Yeah, I’m not a big fan of the UK system (from my understanding, users have to buy a card from a retailer that validates age, typically in person?), and it has some obvious and well-documented faults. But it’s still not quite as stupid as asking people to upload their photo ID.

That’s presuming you can get the system without getting OFCOM and that whole related mess — the ease of the system for normies may well have made that more palatable politically! — but my guess is that they’re separate results of different political drives.

from my understanding, users have to buy a card from a retailer that validates age, typically in person?

I haven't heard of that one.

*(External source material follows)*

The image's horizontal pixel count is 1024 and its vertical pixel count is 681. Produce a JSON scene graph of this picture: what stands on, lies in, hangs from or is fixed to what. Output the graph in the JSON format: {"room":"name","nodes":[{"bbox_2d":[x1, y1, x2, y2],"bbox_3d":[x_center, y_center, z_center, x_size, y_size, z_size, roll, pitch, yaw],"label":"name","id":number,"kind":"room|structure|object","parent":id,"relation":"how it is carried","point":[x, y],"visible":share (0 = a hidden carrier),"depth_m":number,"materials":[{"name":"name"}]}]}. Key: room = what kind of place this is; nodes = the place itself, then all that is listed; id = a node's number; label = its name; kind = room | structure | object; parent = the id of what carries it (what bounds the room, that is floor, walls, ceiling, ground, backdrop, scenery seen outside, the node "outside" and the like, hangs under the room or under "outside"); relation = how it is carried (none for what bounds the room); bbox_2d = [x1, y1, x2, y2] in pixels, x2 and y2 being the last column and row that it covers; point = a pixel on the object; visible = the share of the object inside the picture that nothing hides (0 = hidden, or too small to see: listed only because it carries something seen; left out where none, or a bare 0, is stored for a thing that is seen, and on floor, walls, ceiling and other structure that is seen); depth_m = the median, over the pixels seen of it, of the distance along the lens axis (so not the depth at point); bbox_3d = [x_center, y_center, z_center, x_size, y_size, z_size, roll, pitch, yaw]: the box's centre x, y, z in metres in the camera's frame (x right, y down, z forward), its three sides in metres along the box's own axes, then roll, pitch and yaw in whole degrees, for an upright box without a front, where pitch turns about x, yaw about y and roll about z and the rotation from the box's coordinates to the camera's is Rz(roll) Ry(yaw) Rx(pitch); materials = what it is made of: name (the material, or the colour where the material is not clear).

Ofcom lists a bunch of acceptable methods here, but none of them involve buying a card from a shop.

Let's go over the acceptable method

Facial age estimation

Requires your face, thereby identifying you.

Open banking

Requires banking details, thereby identifying you.

Digital identity services

Vague enough that maybe it doesn't require it somehow for the "digital identity wallets" but questionable as to how the digital identity wallets verify it then without identifying you.

Credit card age check

Requires your credit card details, thereby identifying you.

Email based age estimation

requires your email for the purpose of linking it to other things you use your email for like banks and utility, thereby identifying you.

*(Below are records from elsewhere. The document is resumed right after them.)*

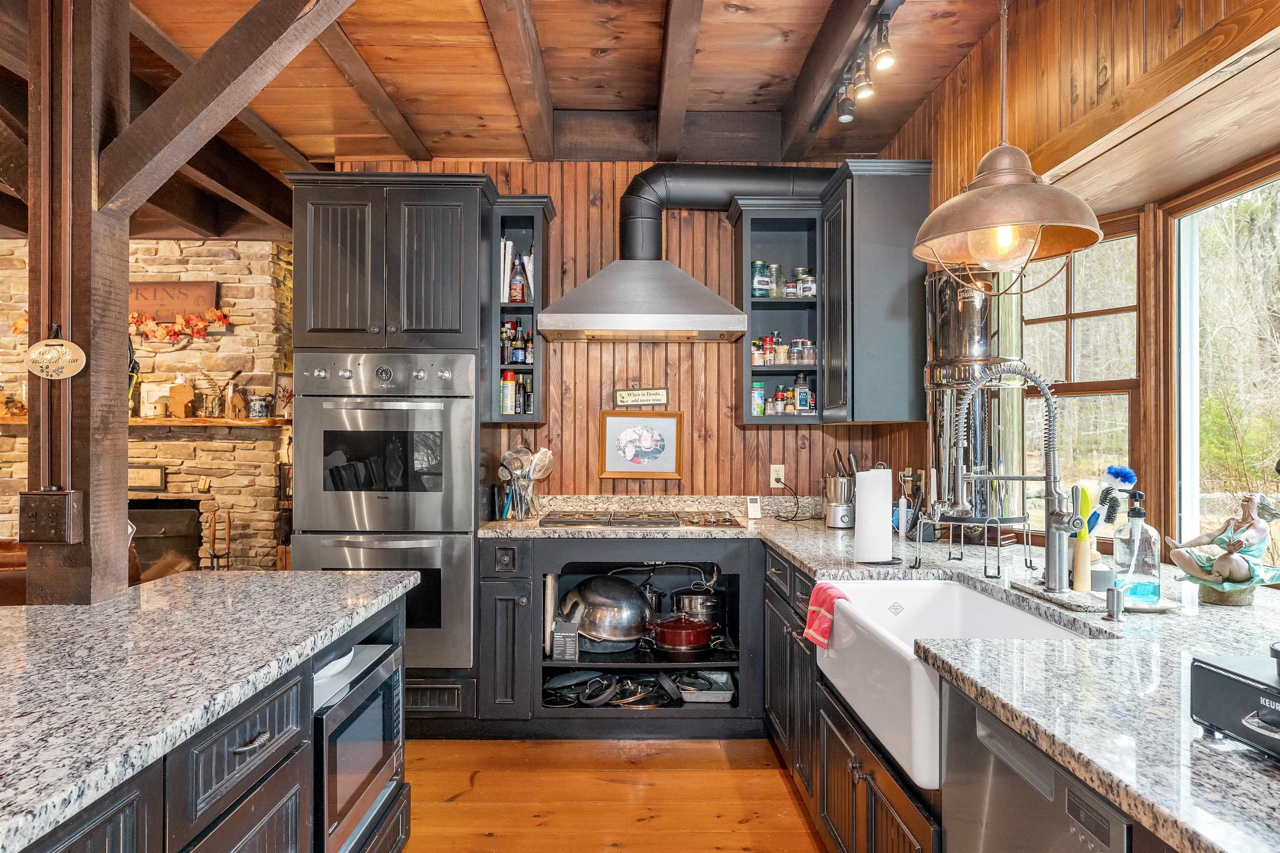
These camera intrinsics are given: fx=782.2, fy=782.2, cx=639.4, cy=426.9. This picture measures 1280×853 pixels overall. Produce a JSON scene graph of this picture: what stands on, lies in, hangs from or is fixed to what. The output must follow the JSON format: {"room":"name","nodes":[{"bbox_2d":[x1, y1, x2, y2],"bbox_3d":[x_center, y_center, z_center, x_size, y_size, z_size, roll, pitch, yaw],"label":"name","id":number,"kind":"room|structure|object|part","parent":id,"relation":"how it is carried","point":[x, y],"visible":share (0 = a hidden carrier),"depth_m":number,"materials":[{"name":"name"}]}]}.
{"room":"kitchen","nodes":[
{"label":"kitchen","id":0,"kind":"room"},
{"bbox_2d":[0,237,297,575],"bbox_3d":[-4.049,-0.029,5.686,3.539,2.866,0.287,0,0,0],"label":"stone wall","id":1,"kind":"structure","parent":0,"point":[191,351],"depth_m":5.61,"materials":[{"name":"stone"}]},
{"bbox_2d":[0,416,291,429],"bbox_3d":[-3.490,-0.028,5.304,2.597,0.060,0.276,0,0,0],"label":"mantel shelf","id":2,"kind":"object","parent":1,"relation":"attached to","point":[241,424],"visible":0.68,"depth_m":5.26,"materials":[{"name":"brown wood"}]},
{"bbox_2d":[138,382,169,418],"bbox_3d":[-3.409,-0.178,5.518,0.213,0.247,0.064,0,0,0],"label":"picture frame","id":3,"kind":"object","parent":2,"relation":"on","point":[151,386],"visible":0.82,"depth_m":5.50,"materials":[{"name":"white"}]},
{"bbox_2d":[168,380,195,417],"bbox_3d":[-3.212,-0.196,5.483,0.177,0.283,0.090,0,0,0],"label":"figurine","id":4,"kind":"object","parent":2,"relation":"on","point":[178,401],"visible":1,"depth_m":5.46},
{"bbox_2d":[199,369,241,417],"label":"decorations","id":5,"kind":"object","parent":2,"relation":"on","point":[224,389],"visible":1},
{"bbox_2d":[225,382,247,419],"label":"wooden birdhouse","id":6,"kind":"object","parent":2,"relation":"on","point":[236,404],"visible":0.99,"depth_m":5.42,"materials":[{"name":"brown wood"}]},
{"bbox_2d":[247,394,271,419],"bbox_3d":[-2.658,-0.143,5.470,0.129,0.174,0.124,0,0,0],"label":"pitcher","id":7,"kind":"object","parent":2,"relation":"on","point":[264,409],"visible":0.99,"depth_m":5.43,"materials":[{"name":"ceramic"}]},
{"bbox_2d":[273,371,294,419],"bbox_3d":[-2.483,-0.212,5.587,0.209,0.331,0.094,0,0,0],"label":"picture frame","id":8,"kind":"object","parent":2,"relation":"on","point":[284,396],"visible":0.67,"depth_m":5.56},
{"bbox_2d":[128,464,166,491],"bbox_3d":[-3.504,0.360,5.465,0.359,0.180,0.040,0,0,0],"label":"small sign","id":9,"kind":"object","parent":1,"relation":"attached to","point":[158,476],"visible":0.76,"depth_m":5.46,"materials":[{"name":"brown"}]},
{"bbox_2d":[129,498,201,579],"bbox_3d":[-3.579,0.925,5.571,0.953,0.802,0.463,0,0,0],"label":"fireplace","id":10,"kind":"object","parent":1,"relation":"in","point":[166,531],"visible":0.39,"depth_m":5.57,"materials":[{"name":"black metal"}]},
{"bbox_2d":[129,278,218,320],"bbox_3d":[-3.410,-0.877,5.522,0.848,0.315,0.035,0,0,0],"label":"wooden sign","id":11,"kind":"object","parent":1,"relation":"attached to","point":[211,287],"visible":0.61,"depth_m":5.51,"materials":[{"name":"brown wood"}]},
{"bbox_2d":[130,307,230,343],"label":"autumn garland","id":12,"kind":"object","parent":1,"relation":"attached to","point":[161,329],"visible":0.71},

Mobile network operator age check

Requires you to have your mobile network confirm you, thereby identifying you.

Photo-ID matching

This is obviously identifying you.

You claimed "without mandatory ID verification", meanwhile every single one includes a form of mandatory identification. And despite that, it still fails as I've outlined in another comment.

Not only is it easy to bypass through the many many many sites that don't bother because they aren't big/based in the UK, but they also have obvious weak points for any non retard child to do.

Stuff like facial age estimation has been bypassed by video game characters and YouTube videos (and perhaps AI videos too), credit card/ID can be bypassed by just grabbing your parents wallet, mobile network operator age just use your parents or a friend's number.

It leaves the "in China 80% of kids are still gaming" problem left unsolved.

Requires your face, thereby identifying you.

That isn't what I said. My exact words were '90% of them use third parties like AgeGo which don't require you to upload ID'. That obviously means uploading e.g. a driving licence, not age estimation through the camera.

Because yes, in order to use age estimation, AgeGo will need a short video clip of my face, which will then be deleted once the verification is complete. If this counts as 'identifying me' then fine, I don't care. It's worth it if it makes it harder for children to watch porn.

Because yes, in order to use age estimation, AgeGo will need a short video clip of my face, which will then be deleted once the verification is complete.

Sure it will.

Sure it will.

I will quote my earlier response here.

And why exactly does Pornhub or AgeGo want a grainy, 3 second video of my face at 2am? Leaving aside the fact that big companies do, in fact, obey the law as a rule, because breaking it is bad for business, you seem to imply that these companies are holding on to data that they have explicitly promised to (and are legally obliged to) delete for the sake of being evil and creepy, in spite of no actual benefit to them.

So what reason does AgeGo have to keep a grainy, 3 second video of my face at 2am?

Because there are many parties who wish to know for savoury or unsavoury reasons what embarrassing things people are doing when they think they’re alone - the security services among them - and consequently that information is very valuable.

I’m not saying that the ID company is saving face-key dicts, but I wouldn’t be very surprised if they were. And if this became rolled out all over the country and users got used to the system it would be very easy for the government to quietly or publicly justify getting the company to cough up ids. Especially when losing government accredition would immediately torpedo their business.

You may consider this excessively paranoid and you might even be right but the insistence on ID at a time when the government has been very clear that what you do alone in your room puts you as a thought criminal or potential rapist doesn’t inspire confidence in me.